Much hand-wringing took place over the fact that there was no chance that anything approaching 50% of the electorate would vote. Figures were tossed around as to what would be a reasonable Alliance tally. Marcel Sevigny, a leftist councillor, said that winning six or seven seats could be counted a success.
The evening was co-chaired by Bernard Bourbonnais, who also gave a talk as the Ecology Montreal rep. At one point he excused himself after making a clumsy statement, joking that he “wasn’t enough of a politician yet.” Not to worry, chump, you’re learning fast. Also at the presiding table were three people from the Our Generation, crowd. In effect the Alliance apparently consists of Ecology Montreal, two leftist councillors and a handful of academics and hangers on. The few people who showed up to check out the event seemed primarily wary. One man who had been sent an invitation complained bitterly about being confronted with a “fait accompli” concerning process and decision-making. “The community isn’t here,” another man noted, injecting a refreshing breath of reality into this stale, tedious non-event.
*** April 19 Update
Alliance ’94 has now collapsed. Ecology Montreal and the DCM (a small leftist party) are presently courting each other with an eye to stitching together a “federation” for the election campaign. “Our hope is to form a federation, meaning there would be a single party, but membership in the party would be limited to associations [Ecology Montreal and the DCM],” Ecology Montreal spokesperson Andrea Levy is quoted as saying in Hour, a local cultural/news-weekly.

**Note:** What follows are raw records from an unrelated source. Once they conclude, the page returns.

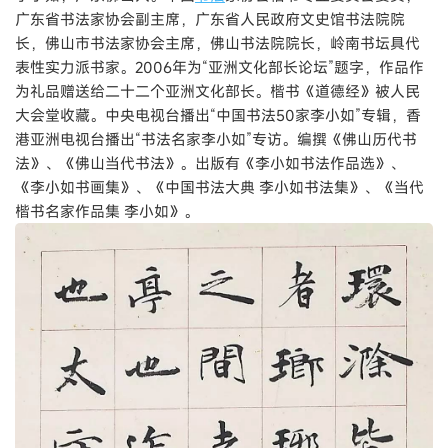
广东省书法家协会副主席，广东省人民政府文史馆书法院院
长，佛山市书法家协会主席，佛山书法院院长，岭南书坛具代
表性实力派书家。2006年为“亚洲文化部长论坛”题字，作品作
为礼品赠送给二十二个亚洲文化部长。楷书《道德经》被人民
大会堂收藏。中央电视台播出“中国书法50家李小如”专辑，香
港亚洲电视台播出“书法名家李小如”专访。编撰《佛山历代书
法》、《佛山当代书法》。出版有《李小如书法作品选》、
《李小如书画集》、《中国书法大典 李小如书法集》、《当代
楷书名家作品集 李小如》。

“There is considerable interest and enthusiasm on both sides at this point,” chirped DCM leader Sam Boskey. O the mating rituals of marginalized leftist groupuscles!

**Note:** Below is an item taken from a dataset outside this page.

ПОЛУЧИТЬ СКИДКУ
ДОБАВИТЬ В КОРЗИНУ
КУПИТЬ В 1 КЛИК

Meanwhile, the international social ecology conference on libertarian municipalism will take place on May 7 and 8. Bookchin will be the predictable featured speaker and Andrea Levy will give a talk as the Ecology Montreal rep. Some local anti-authoritarians are contemplating showing up to protest the libertarian municipalism racket and to distribute this text.
[1] I was not a member of the Anarchos Institute, but followed events closely. Documents about the Institute and the Black Rose firings are available by writing to: Michael, C.P. 1554 Succ. B, Montreal, Quebec, Canada H3B 3L2.
[2] Appeared in Anarchy, Demolition Derby and Interrogations Pour La Communaute Humaine.